• **WHAT THE TASK REQUIRES**
In the listing below, every line with the word "Suspense" needs to be copied.

--------------------

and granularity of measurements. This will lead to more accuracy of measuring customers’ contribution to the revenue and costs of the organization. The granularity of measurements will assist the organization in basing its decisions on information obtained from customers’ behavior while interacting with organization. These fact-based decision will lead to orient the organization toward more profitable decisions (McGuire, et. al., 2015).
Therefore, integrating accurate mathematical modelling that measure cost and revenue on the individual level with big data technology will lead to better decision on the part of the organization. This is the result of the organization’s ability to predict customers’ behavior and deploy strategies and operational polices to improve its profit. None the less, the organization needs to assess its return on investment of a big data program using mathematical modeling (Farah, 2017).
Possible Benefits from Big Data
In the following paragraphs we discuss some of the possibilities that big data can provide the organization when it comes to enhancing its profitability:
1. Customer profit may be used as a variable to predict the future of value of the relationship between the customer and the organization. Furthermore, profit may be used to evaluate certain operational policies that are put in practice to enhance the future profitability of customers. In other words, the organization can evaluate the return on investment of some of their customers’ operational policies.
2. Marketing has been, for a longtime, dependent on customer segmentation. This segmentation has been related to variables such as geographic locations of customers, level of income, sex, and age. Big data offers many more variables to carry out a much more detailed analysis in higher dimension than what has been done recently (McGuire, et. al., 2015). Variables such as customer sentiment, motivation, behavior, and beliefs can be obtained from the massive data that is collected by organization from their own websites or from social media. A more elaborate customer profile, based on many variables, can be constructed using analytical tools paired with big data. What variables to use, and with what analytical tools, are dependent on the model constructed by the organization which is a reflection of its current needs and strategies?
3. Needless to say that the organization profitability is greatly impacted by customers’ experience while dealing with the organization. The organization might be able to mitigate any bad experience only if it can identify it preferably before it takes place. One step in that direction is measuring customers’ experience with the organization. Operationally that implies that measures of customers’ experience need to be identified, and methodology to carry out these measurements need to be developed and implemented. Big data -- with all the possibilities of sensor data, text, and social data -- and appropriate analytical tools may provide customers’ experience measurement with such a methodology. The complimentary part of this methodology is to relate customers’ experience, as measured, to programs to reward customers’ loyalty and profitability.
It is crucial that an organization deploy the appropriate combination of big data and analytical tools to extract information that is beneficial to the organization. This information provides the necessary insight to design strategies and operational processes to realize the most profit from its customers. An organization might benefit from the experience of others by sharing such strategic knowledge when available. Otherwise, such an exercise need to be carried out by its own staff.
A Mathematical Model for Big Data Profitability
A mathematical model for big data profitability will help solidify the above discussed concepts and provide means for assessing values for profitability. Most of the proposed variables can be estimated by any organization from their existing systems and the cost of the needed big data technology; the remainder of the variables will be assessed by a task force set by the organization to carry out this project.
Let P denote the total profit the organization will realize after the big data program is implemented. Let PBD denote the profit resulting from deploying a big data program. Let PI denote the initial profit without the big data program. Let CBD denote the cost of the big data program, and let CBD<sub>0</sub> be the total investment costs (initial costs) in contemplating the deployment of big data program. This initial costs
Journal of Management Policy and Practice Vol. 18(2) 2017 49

--------------------

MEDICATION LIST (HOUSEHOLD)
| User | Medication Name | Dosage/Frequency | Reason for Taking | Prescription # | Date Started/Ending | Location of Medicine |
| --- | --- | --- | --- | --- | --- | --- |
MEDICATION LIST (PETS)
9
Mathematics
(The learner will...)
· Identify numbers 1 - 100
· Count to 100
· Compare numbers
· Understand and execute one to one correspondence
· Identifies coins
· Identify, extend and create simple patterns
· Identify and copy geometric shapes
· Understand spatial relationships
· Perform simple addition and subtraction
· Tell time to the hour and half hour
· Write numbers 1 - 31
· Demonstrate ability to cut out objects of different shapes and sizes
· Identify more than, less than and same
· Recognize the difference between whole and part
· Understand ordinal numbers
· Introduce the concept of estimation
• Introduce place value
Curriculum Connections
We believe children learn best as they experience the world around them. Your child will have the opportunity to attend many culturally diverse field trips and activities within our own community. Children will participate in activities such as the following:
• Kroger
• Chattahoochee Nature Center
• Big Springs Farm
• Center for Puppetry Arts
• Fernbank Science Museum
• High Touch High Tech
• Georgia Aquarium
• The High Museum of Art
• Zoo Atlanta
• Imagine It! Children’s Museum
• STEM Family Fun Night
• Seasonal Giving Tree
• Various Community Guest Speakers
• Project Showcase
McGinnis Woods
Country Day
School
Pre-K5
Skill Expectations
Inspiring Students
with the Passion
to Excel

--------------------

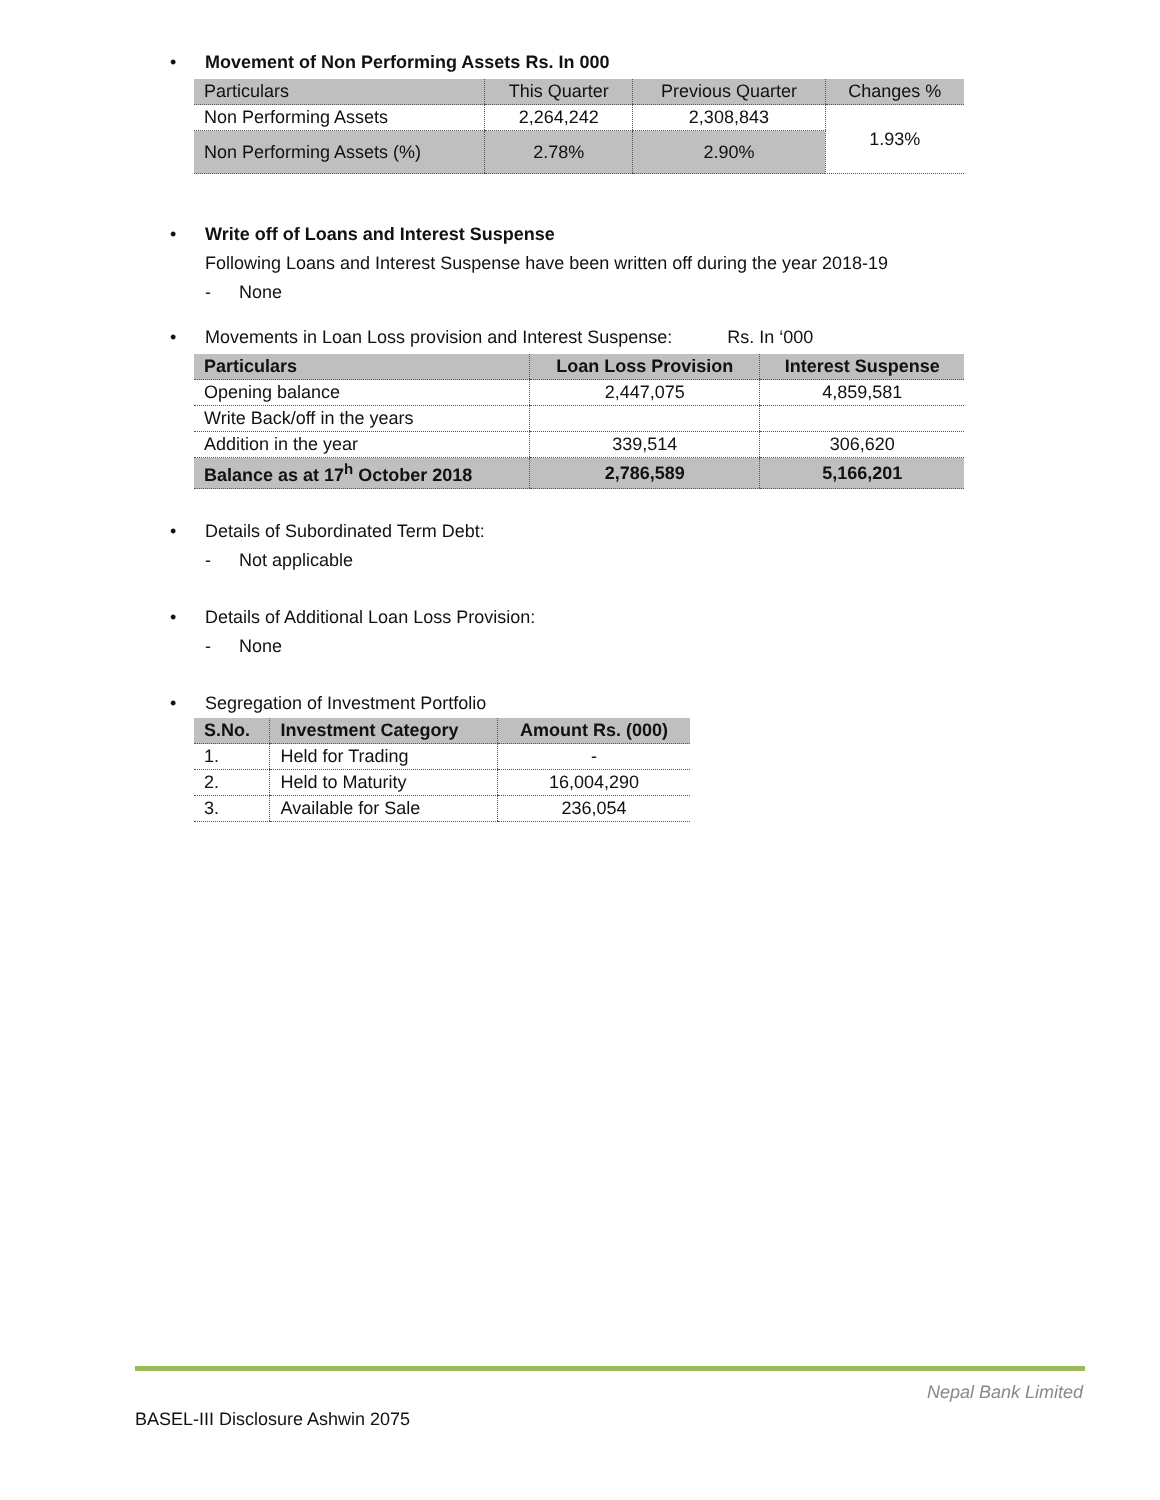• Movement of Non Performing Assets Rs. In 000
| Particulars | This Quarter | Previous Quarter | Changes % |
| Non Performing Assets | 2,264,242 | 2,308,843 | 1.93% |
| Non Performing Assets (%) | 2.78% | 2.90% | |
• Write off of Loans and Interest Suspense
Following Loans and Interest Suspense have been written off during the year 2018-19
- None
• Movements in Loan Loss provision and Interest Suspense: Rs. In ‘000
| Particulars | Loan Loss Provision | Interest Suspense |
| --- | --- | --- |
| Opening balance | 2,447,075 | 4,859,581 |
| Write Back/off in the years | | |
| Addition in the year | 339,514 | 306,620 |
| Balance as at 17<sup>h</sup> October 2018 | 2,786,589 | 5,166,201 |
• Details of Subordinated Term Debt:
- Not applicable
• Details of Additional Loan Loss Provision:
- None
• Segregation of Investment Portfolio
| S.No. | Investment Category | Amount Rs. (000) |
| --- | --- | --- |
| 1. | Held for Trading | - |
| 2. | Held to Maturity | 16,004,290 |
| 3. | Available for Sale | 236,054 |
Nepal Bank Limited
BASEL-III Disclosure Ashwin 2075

--------------------

• **OUTPUT OF THE EXERCISE**
• Write off of Loans and Interest Suspense
Following Loans and Interest Suspense have been written off during the year 2018-19
• Movements in Loan Loss provision and Interest Suspense: Rs. In ‘000
| Particulars | Loan Loss Provision | Interest Suspense |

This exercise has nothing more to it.